No one will nod off at The Drowsy Chaperone, when the Broadway hit musical about a spoiled Broadway starlet who is ready to give up the spotlight for the joys of married life comes to San Francisco's Orpheum Theatre, July 22-August 17. Written by Don McKellar, Lisa Lambert and Greg Morrison, this ambitious musical has garnered rave reviews and snatched up 5 Tony Awards as well as the New York Drama Critics' Circle and Desk Award for Best Musical.

Giacomo Puccini's beloved opera about four bohemians living on Paris' Left Bank comes to life in San Francisco's Pocket Opera production of La Boheme (Legion of Honor, July 13-27). Using Donald Pippin's adaptation of the famous opera, audiences will fall in love with the poet Rodolfo, the painter Marcello, the musician Schaunard, and the scholar Colline, all of whom share an apartment in the romantic city of Paris.

In A New Brain (The Custom Stage, July 11-August 9), featuring music and lyrics by William Finn and a book by James Lapine, a composer of children's musicals is unexpectedly hospitalized. The zany characters of his life surround his bedside, and he begins to reevaluate the need for fame and fortune.

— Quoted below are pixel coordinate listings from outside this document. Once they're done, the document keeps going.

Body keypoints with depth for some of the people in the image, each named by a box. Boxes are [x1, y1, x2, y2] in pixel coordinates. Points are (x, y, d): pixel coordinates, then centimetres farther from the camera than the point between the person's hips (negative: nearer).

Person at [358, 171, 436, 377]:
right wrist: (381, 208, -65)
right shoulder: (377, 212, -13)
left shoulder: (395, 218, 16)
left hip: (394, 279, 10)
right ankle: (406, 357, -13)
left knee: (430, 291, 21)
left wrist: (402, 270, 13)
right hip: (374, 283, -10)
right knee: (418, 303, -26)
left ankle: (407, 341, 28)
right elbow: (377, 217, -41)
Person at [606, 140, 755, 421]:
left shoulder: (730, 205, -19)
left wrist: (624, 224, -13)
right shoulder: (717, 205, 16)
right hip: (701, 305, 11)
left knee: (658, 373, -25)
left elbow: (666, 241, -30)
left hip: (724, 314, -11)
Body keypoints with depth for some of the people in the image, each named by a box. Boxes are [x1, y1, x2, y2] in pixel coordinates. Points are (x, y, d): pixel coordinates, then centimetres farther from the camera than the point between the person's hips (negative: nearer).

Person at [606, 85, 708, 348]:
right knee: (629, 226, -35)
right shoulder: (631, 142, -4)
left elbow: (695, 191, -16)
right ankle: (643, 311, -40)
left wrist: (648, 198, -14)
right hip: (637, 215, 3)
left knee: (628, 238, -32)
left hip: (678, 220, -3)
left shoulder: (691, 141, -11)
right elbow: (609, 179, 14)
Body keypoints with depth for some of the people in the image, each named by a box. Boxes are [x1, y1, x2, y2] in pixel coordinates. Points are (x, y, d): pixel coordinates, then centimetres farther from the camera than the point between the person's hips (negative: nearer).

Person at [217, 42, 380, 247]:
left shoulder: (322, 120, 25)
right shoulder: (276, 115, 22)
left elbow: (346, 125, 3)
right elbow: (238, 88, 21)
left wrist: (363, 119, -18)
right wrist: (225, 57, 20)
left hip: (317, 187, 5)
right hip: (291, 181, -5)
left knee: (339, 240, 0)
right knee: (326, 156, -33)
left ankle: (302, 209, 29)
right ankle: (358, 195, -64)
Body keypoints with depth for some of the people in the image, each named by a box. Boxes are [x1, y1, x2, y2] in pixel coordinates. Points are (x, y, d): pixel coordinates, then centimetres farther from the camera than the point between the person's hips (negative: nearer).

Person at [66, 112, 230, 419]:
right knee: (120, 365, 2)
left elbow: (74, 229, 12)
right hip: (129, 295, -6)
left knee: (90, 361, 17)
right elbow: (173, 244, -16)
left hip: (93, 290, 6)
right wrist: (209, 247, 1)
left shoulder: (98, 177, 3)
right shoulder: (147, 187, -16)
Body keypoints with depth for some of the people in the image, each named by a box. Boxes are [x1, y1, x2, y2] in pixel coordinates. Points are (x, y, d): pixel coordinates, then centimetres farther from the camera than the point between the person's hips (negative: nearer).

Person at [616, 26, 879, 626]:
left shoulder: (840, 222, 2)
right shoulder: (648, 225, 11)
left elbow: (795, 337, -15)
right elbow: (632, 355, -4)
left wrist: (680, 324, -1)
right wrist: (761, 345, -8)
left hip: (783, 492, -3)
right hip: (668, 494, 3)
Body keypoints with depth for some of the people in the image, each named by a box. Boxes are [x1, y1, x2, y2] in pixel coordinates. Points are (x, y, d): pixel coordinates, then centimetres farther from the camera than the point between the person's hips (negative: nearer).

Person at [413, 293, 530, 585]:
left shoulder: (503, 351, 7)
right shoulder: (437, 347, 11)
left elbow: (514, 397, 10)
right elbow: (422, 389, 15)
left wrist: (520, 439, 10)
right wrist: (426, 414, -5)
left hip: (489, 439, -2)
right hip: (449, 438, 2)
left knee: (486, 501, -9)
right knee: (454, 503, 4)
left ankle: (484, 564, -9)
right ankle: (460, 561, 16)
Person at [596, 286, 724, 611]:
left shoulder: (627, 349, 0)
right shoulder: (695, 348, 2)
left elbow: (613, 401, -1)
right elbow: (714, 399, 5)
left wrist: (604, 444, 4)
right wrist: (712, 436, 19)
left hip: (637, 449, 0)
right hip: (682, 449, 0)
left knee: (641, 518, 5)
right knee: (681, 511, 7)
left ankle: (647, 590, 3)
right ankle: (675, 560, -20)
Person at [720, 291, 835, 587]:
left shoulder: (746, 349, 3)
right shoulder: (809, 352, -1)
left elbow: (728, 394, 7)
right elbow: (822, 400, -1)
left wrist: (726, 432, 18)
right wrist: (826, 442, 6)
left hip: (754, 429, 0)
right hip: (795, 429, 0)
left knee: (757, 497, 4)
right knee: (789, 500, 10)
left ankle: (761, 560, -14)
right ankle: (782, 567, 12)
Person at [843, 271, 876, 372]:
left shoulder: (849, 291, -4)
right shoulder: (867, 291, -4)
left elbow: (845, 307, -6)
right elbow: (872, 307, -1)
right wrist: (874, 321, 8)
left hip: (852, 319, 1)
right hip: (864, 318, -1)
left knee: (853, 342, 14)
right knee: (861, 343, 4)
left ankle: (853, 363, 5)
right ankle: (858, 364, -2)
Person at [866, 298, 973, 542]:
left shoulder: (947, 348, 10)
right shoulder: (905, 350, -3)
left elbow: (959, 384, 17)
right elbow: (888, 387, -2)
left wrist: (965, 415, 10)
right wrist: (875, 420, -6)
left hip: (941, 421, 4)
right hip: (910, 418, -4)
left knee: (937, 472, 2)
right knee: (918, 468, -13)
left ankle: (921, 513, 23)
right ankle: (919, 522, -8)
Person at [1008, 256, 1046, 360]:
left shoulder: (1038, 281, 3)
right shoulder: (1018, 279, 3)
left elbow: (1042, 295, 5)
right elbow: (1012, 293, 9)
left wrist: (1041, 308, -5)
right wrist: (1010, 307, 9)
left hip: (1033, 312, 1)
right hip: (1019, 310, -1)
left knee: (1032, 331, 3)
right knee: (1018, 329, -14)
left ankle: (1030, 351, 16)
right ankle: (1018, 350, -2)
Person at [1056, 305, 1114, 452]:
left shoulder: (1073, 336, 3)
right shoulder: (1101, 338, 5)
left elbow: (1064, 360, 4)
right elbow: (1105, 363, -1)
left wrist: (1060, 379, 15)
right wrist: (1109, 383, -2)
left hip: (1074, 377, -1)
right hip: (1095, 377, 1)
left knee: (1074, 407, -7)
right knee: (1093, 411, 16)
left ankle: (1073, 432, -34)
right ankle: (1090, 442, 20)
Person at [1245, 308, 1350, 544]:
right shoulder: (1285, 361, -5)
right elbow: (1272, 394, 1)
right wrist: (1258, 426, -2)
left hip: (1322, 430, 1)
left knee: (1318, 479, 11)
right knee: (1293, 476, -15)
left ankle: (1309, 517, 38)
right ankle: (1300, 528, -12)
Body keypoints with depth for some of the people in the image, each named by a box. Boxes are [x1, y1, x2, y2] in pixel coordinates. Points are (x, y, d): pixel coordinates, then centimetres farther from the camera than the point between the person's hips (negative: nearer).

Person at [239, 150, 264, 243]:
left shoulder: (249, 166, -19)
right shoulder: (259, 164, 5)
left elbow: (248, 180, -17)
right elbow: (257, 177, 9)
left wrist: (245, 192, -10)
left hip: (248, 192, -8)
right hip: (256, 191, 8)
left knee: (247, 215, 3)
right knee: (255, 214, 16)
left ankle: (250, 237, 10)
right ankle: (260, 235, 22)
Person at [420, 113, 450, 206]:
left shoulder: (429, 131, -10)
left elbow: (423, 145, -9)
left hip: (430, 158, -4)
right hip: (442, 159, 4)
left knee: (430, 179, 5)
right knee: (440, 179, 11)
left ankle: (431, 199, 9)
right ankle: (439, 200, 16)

The story about the ultimate American road trip enjoys its West Coast premiere, as the Sonoma County Repertory Theatre presents On the Road (July 11-27), by Johnny Simons (adapted from Jack Kerouac). Directed by Scott Phillips, this theatrical journey features Kerouac and his friends who drove across the country during the 1950s in an epic roadtrip that defined the Beat Generation.

Dinosaurs aren't always monsters. When a dearth of food supplies threatens the existence of the universe, the world's dinosaurs agree it would be best not to eat each other, until the rough spot passes. When the T-Rexes disobey the rules however, it's up to a fledgling group of peaceful dinosaurs to save the world. Presented by the Palo Alto Children's Theatre, The Dinosaur Musical (July 11 through July 19), by Robert and Willie Reale, is a treat for the whole family.